WHERE: Wilmette, Kenilworth

WHAT: villages, parks, school districts

Updated: February 19, 2013 12:23PM

WILMETTE — Officials who peered into 2013 at the end of 2012 said their “to-do” lists this year will include managing development and building projects, guarding public safety and the public purse, and keeping a wary eye on Springfield all the while.

“This will be one of the busiest years we’ve had recently,” Wilmette Park District President Jim Brault said, with administrators juggling four separate projects.

First, the district will shut its Centennial ice rinks down between April and the end of August to do a $2 million upgrade of the complex’s refrigeration and HVAC systems. Then the Wilmette Golf Course is set to close in August and reopen in 2014 after its $2 million upgrade, Brault said.

The district may also build a four-court paddle tennis facility at West Park for at least $1.2 million, he said, and officials also hope to complete the district’s long-mulled Lakefront Master Plan this year.

Wilmette School District 39 Superintendent Raymond Lechner said science will be big in 2013; both completing the expansion of Wilmette Junior High School’s science facilities, and completing the five-year phased rollout of the district’s new science curriculum.

District administrators will expand Mandarin Chinese education availability, currently open to fifth grade students, to sixth grade classes, Lechner said. They will also continue to gearing up for changes in core education standards set for 2014,

More worrisome is the potential shift of teachers’ pension liability from the state to local districts, he said: “How we would pay for that is my prime concern.”

Wilmette Village President Chris Canning said how Springfield legislators decide to handle its public safety pensions will also affect local governments.

“Every day that (public safety pension reform) doesn’t occur has a short and long term impact on the village’s financial situation,” he said.

Even a change in teachers’ pensions impacts the village, because “It puts a greater burden on our residents, making it harder for all of us to raise the funds we need to deliver services residents expect us to provide,” Canning added.
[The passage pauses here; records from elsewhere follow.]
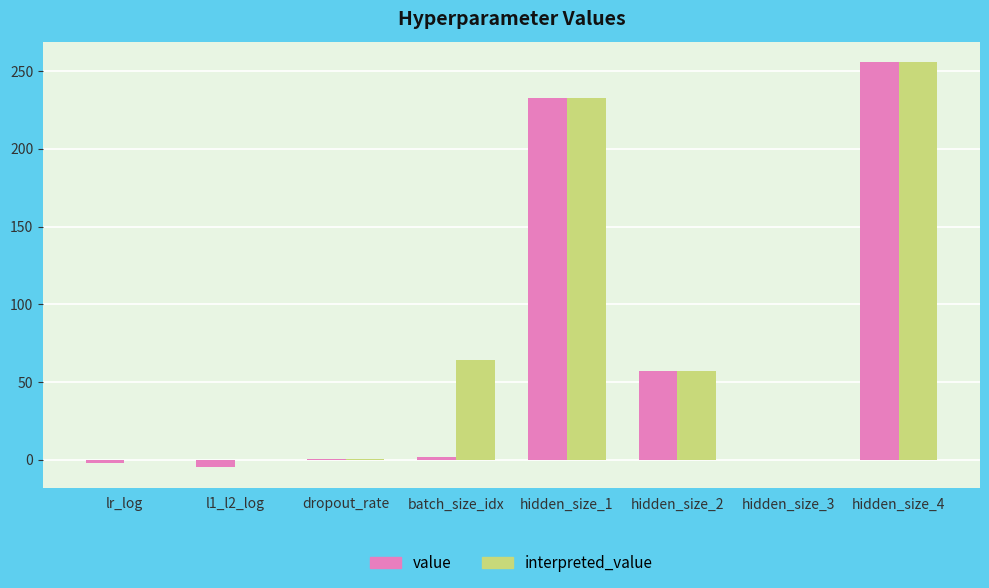

Is the value of interpreted_value at hidden_size_4 greater than the value of value at hidden_size_3?

Yes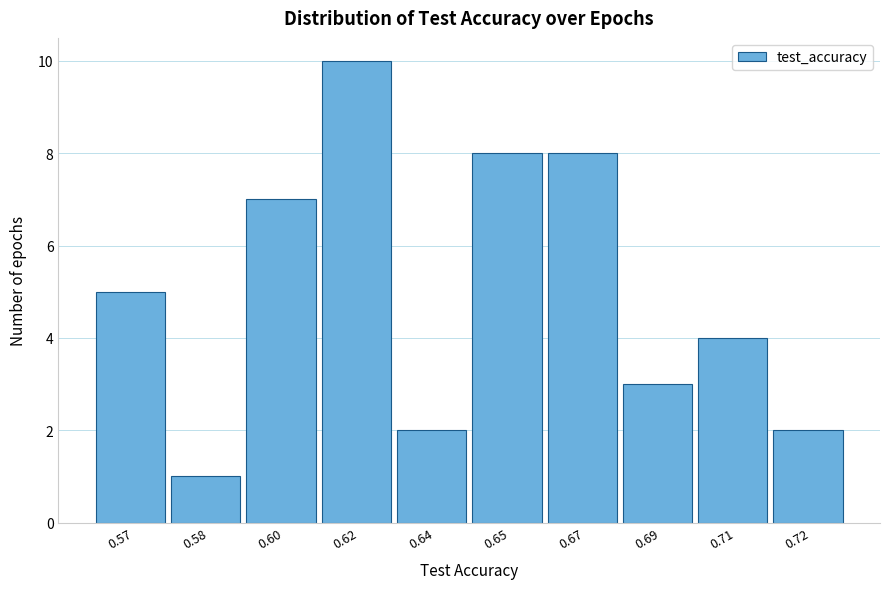

Reading right to left, transcribe all the data shown in this chart.

2	4	3	8	8	2	10	7	1	5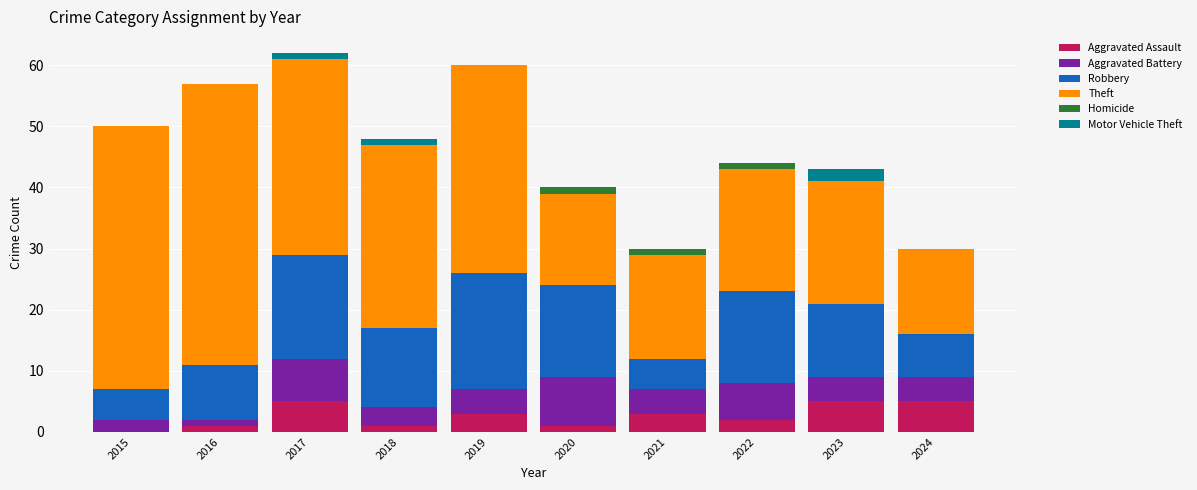

True or false: Aggravated Assault has a value of 2 at 2015.

False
Outside of pension and revenue uncertainties, however, Canning said Wilmette can look forward to positive developments this year. That includes the start of construction on the proposed Marriott Hotel in west Wilmette, and progress on the multi-story commercial-residential project proposed for 611 Green Bay Road.

At least one change is in the works for the village’s police department, Police Chief Brian King said. Its communication center, which has been in operation since 1968, will get a new radio console and 911 emergency system. The new console will replace one purchased in 1991. The current 911 phone system has been in operation since 1992.

King said his department will also step up its heroin education and awareness programs this year, in the face of increasing heroin-related police activity.

In neighboring Kenilworth, village officials will work this year to determine how best to upgrade aging infrastructure without the financial flexibility of home rule status, Village Manager Patrick Brennan said.